TASK DESCRIPTION:
The job is to find each line in the entries holding the string "unidad" and copy that line.

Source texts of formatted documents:
*** Block opens ***

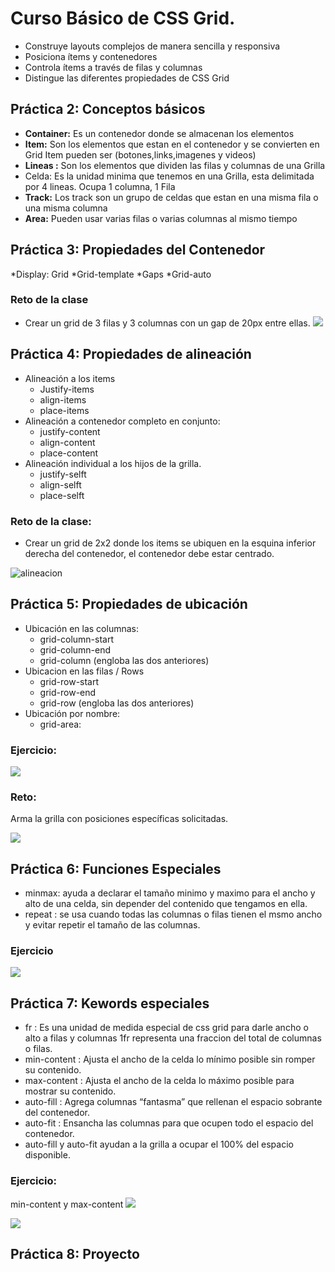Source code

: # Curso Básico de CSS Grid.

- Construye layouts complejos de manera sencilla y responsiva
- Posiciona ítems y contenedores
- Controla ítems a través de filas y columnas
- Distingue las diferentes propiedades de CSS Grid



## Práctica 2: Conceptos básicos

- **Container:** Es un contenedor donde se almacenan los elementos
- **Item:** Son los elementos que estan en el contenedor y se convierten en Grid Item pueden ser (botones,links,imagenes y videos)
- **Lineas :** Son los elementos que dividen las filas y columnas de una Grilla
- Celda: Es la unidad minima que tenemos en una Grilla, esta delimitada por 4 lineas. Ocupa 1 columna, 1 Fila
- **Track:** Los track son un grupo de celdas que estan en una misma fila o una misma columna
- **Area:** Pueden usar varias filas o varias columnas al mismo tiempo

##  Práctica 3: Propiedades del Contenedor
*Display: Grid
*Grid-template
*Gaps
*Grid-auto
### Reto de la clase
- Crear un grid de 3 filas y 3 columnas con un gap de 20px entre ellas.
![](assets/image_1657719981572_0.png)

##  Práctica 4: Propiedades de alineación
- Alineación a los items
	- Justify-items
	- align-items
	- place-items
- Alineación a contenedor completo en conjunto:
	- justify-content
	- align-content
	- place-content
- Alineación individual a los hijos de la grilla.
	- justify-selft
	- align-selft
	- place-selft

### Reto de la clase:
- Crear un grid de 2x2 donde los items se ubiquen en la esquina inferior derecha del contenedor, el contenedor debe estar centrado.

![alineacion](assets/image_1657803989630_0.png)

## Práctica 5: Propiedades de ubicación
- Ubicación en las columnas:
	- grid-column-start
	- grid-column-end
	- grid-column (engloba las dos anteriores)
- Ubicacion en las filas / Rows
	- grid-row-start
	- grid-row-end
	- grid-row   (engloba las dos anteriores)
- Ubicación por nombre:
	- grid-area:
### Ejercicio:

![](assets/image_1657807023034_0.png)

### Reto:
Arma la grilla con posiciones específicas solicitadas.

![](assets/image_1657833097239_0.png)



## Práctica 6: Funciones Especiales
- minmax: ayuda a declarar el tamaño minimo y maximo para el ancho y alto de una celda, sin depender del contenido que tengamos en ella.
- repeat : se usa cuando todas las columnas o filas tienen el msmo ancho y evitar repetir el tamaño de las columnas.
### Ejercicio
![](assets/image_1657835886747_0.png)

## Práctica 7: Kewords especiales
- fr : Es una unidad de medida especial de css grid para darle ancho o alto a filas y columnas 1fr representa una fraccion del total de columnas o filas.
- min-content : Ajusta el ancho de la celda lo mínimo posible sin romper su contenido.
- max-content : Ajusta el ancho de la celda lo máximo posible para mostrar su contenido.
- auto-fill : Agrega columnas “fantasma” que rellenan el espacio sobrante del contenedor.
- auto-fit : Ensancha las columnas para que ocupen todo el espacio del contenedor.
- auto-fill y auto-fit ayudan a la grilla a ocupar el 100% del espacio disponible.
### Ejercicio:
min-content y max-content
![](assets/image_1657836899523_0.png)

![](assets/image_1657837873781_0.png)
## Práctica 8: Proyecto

*** Block closes ***

RESULT OF THIS TASK:
- Celda: Es la unidad minima que tenemos en una Grilla, esta delimitada por 4 lineas. Ocupa 1 columna, 1 Fila
- fr : Es una unidad de medida especial de css grid para darle ancho o alto a filas y columnas 1fr representa una fraccion del total de columnas o filas.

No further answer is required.